Less is More for Long Document Summary Evaluation by LLMs
Yunshu Wu, Hayate Iso, Pouya Pezeshkpour, Nikita Bhutani, Estevam Hruschka
TL;DR
The work tackles the high cost and Lost-in-the-Middle risk of evaluating long-document summaries with LLMs by introducing Extract-then-Evaluate, which first selects key sentences to form a dense short document x' and then assesses a generated summary hat{y} against x' using LLM prompts. Across arXiv, GovReport, PubMed, and SQuALITY, the method improves alignment with human judgments (higher Pearson r and Spearman ρ) while reducing evaluation costs, outperforming full-document evaluation in many settings. The authors compare multiple extraction strategies (LEAD, ROUGE, BERTScore, NLI) and find ROUGE-based extraction often yields the best results, with an optimal extracted length around 1000–2000 tokens.

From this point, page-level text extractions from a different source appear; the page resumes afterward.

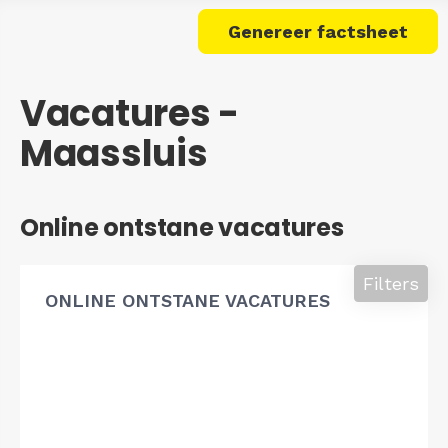
Genereer factsheet
Vacatures -
Maassluis
Online ontstane vacatures
Filters
ONLINE ONTSTANE VACATURES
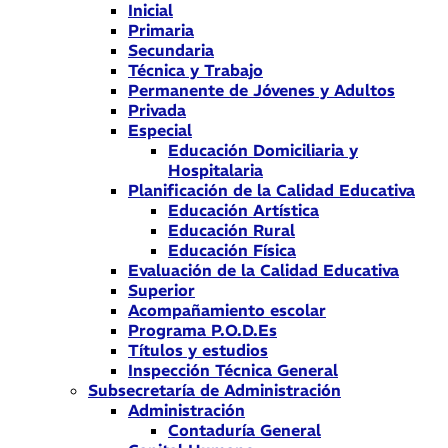
Inicial
Primaria
Secundaria
Técnica y Trabajo
Permanente de Jóvenes y Adultos
Privada
Especial
Educación Domiciliaria y
Hospitalaria
Planificación de la Calidad Educativa
Educación Artística
Educación Rural
Educación Física
Evaluación de la Calidad Educativa
Superior
Acompañamiento escolar
Programa P.O.D.Es
Títulos y estudios
Inspección Técnica General
Subsecretaría de Administración
Administración
Contaduría General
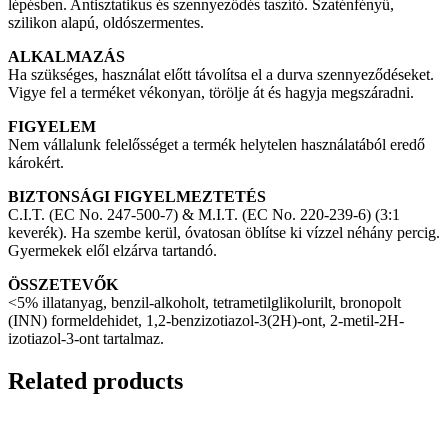
lépésben. Antisztatikus és szennyeződés taszító. Szaténfényű,
szilikon alapú, oldószermentes.
ALKALMAZÁS
Ha szükséges, használat előtt távolítsa el a durva szennyeződéseket.
Vigye fel a terméket vékonyan, törölje át és hagyja megszáradni.
FIGYELEM
Nem vállalunk felelősséget a termék helytelen használatából eredő
károkért.
BIZTONSÁGI FIGYELMEZTETÉS
C.I.T. (EC No. 247-500-7) & M.I.T. (EC No. 220-239-6) (3:1
keverék). Ha szembe kerül, óvatosan öblítse ki vízzel néhány percig.
Gyermekek elől elzárva tartandó.
ÖSSZETEVŐK
<5% illatanyag, benzil-alkoholt, tetrametilglikolurilt, bronopolt
(INN) formeldehidet, 1,2-benzizotiazol-3(2H)-ont, 2-metil-2H-
izotiazol-3-ont tartalmaz.
Related products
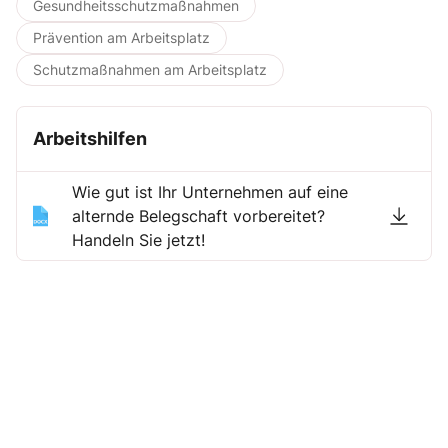
Gesundheitsschutzmaßnahmen
Prävention am Arbeitsplatz
Schutzmaßnahmen am Arbeitsplatz
Arbeitshilfen
Wie gut ist Ihr Unternehmen auf eine
alternde Belegschaft vorbereitet?
Handeln Sie jetzt!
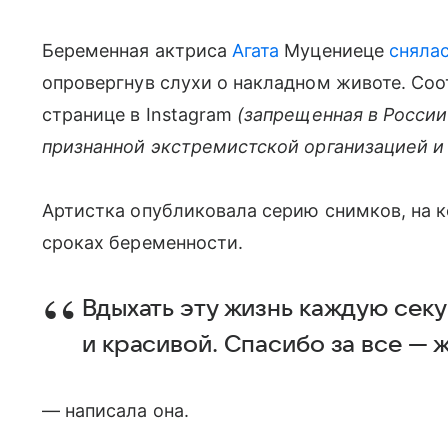
Беременная актриса
Агата
Муцениеце
сняла
опровергнув слухи о накладном животе. Соо
странице в Instagram
(запрещенная в России
признанной экстремистской организацией и
Артистка опубликовала серию снимков, на к
сроках беременности.
Вдыхать эту жизнь каждую секу
и красивой. Спасибо за все — 
— написала она.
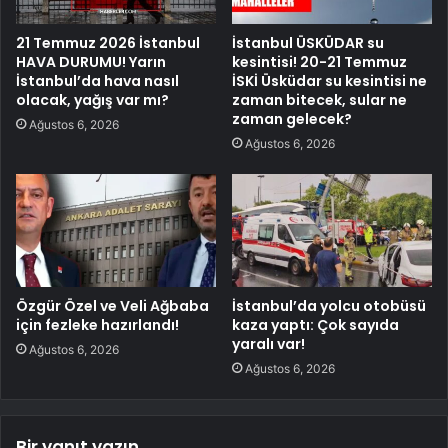
21 Temmuz 2026 İstanbul
İstanbul ÜSKÜDAR su
HAVA DURUMU! Yarın
kesintisi! 20-21 Temmuz
İstanbul’da hava nasıl
İSKİ Üsküdar su kesintisi ne
olacak, yağış var mı?
zaman bitecek, sular ne
zaman gelecek?
Ağustos 6, 2026
Ağustos 6, 2026
Özgür Özel ve Veli Ağbaba
İstanbul’da yolcu otobüsü
için fezleke hazırlandı!
kaza yaptı: Çok sayıda
yaralı var!
Ağustos 6, 2026
Ağustos 6, 2026
Bir yanıt yazın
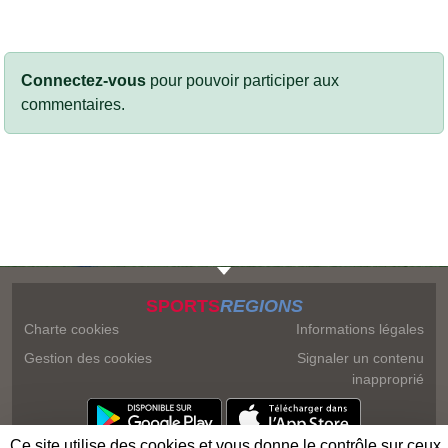
Connectez-vous
pour pouvoir participer aux
commentaires.
SPORTS
REGIONS
Charte cookies
Informations légales
Gestion des cookies
Signaler un contenu
inapproprié
Ce site utilise des cookies et vous donne le contrôle sur ceux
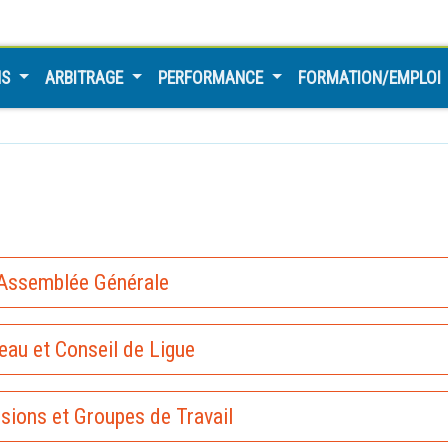
NS
ARBITRAGE
PERFORMANCE
FORMATION/EMPLOI
Assemblée Générale
eau et Conseil de Ligue
ions et Groupes de Travail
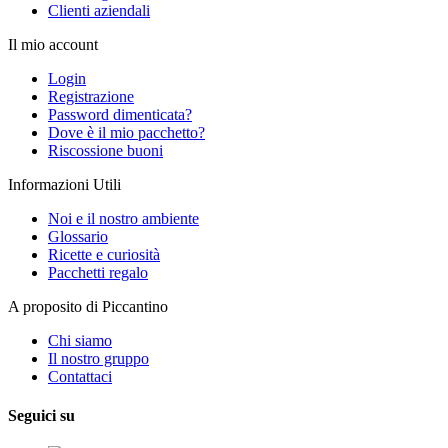
Clienti aziendali
Il mio account
Login
Registrazione
Password dimenticata?
Dove è il mio pacchetto?
Riscossione buoni
Informazioni Utili
Noi e il nostro ambiente
Glossario
Ricette e curiosità
Pacchetti regalo
A proposito di Piccantino
Chi siamo
Il nostro gruppo
Contattaci
Seguici su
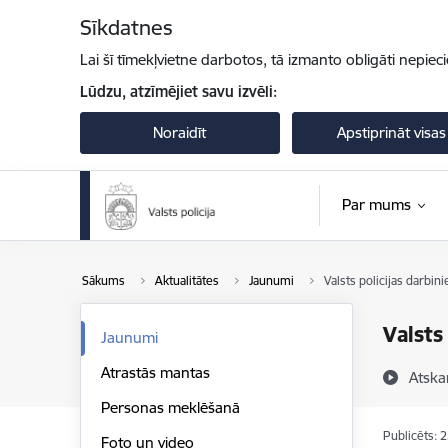
Pāriet uz lapas saturu
Sīkdatnes
Lai šī tīmekļvietne darbotos, tā izmanto obligāti nepiec
Lūdzu, atzīmējiet savu izvēli:
Noraidīt
Apstiprināt visas
Par mums
Sākums
Aktualitātes
Jaunumi
Valsts policijas darbin
Valsts
Jaunumi
Atrastās mantas
Atska
Personas meklēšanā
Publicēts: 
Foto un video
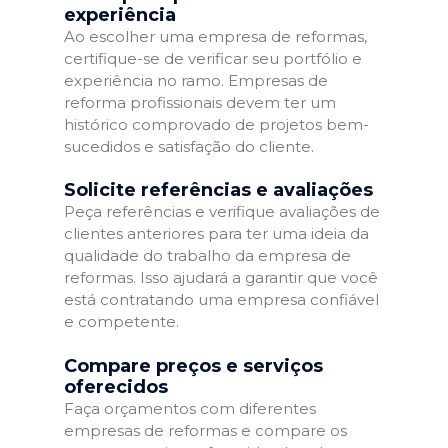
experiência
Ao escolher uma empresa de reformas,
certifique-se de verificar seu portfólio e
experiência no ramo. Empresas de
reforma profissionais devem ter um
histórico comprovado de projetos bem-
sucedidos e satisfação do cliente.
Solicite referências e avaliações
Peça referências e verifique avaliações de
clientes anteriores para ter uma ideia da
qualidade do trabalho da empresa de
reformas. Isso ajudará a garantir que você
está contratando uma empresa confiável
e competente.
Compare preços e serviços
oferecidos
Faça orçamentos com diferentes
empresas de reformas e compare os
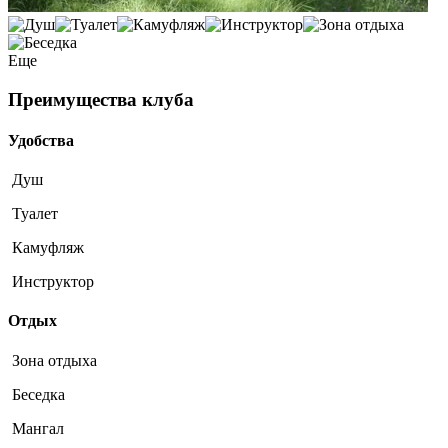
Еще
Преимущества клуба
Удобства
Душ
Туалет
Камуфляж
Инструктор
Отдых
Зона отдыха
Беседка
Мангал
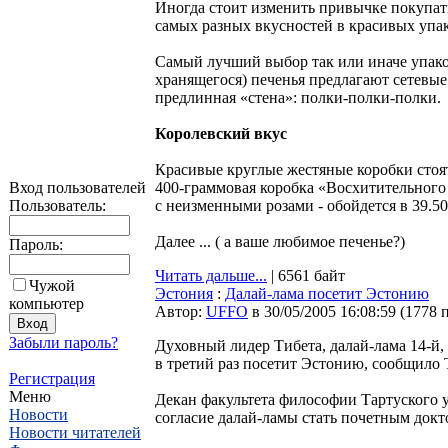
Иногда стоит изменить привычке покупать
самых разных вкусностей в красивых упак
Самый лучший выбор так или иначе упако
хранящегося) печенья предлагают сетевые
предлинная «стена»: полки-полки-полки.
Королевский вкус
Красивые круглые жестяные коробки стоят 
Вход пользователей
400-граммовая коробка «Восхитительного п
Пользователь:
с неизменными розами - обойдется в 39.50 
Далее ... ( а ваше любимое печенье?)
Пароль:
Читать дальше...
| 6561 байт
Чужой
Эстония
:
Далай-лама посетит Эстонию
компьютер
Автор:
UFFO
в 30/05/2005 16:08:59
(
1778 
Забыли пароль?
Духовный лидер Тибета, далай-лама 14-й,
в третий раз посетит Эстонию, сообщило 
Регистрация
Меню
Декан факультета философии Тартуского у
Новости
согласие далай-ламы стать почетным докто
Новости читателей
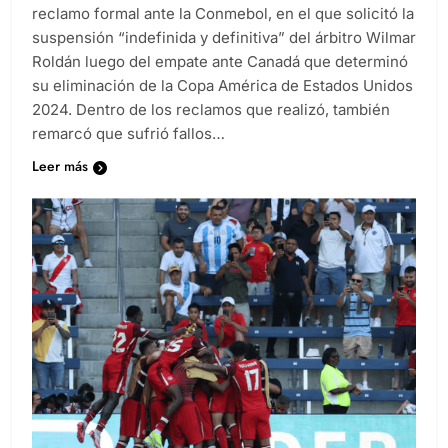
reclamo formal ante la Conmebol, en el que solicitó la
suspensión “indefinida y definitiva” del árbitro Wilmar
Roldán luego del empate ante Canadá que determinó
su eliminación de la Copa América de Estados Unidos
2024. Dentro de los reclamos que realizó, también
remarcó que sufrió fallos…
Leer más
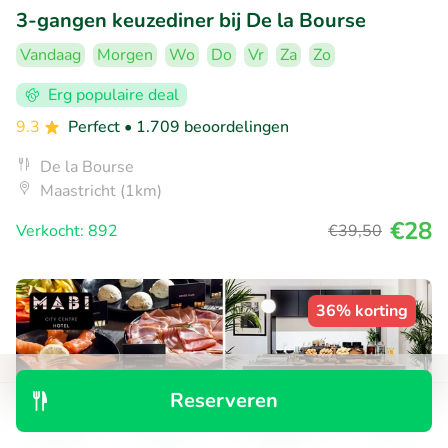
3-gangen keuzediner bij De la Bourse
Vandaag
Morgen
Wo
Do
Vr
Za
Zo
Erg populaire deal
9.3
Perfect
• 1.709 beoordelingen
De la Bourse
Maastricht (1km)
€28
Verkocht: 892
€39
,50
36% korting
Reserveren
Ontdek
Zoeken
Boekingen
Menu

Practical guidance includes longer-than-summary extracted content, ROUGE-based extraction as a simple, effective choice, and budget-aware configurations (e.g., 1024-token limits), highlighting a path toward more cost-efficient yet accurate LLM-based evaluation of long documents.
Abstract
Large Language Models (LLMs) have shown promising performance in summary evaluation tasks, yet they face challenges such as high computational costs and the Lost-in-the-Middle problem where important information in the middle of long documents is often overlooked. To address these issues, this paper introduces a novel approach, Extract-then-Evaluate, which involves extracting key sentences from a long source document and then evaluating the summary by prompting LLMs. The results reveal that the proposed method not only significantly reduces evaluation costs but also exhibits a higher correlation with human evaluations. Furthermore, we provide practical recommendations for optimal document length and sentence extraction methods, contributing to the development of cost-effective yet more accurate methods for LLM-based text generation evaluation.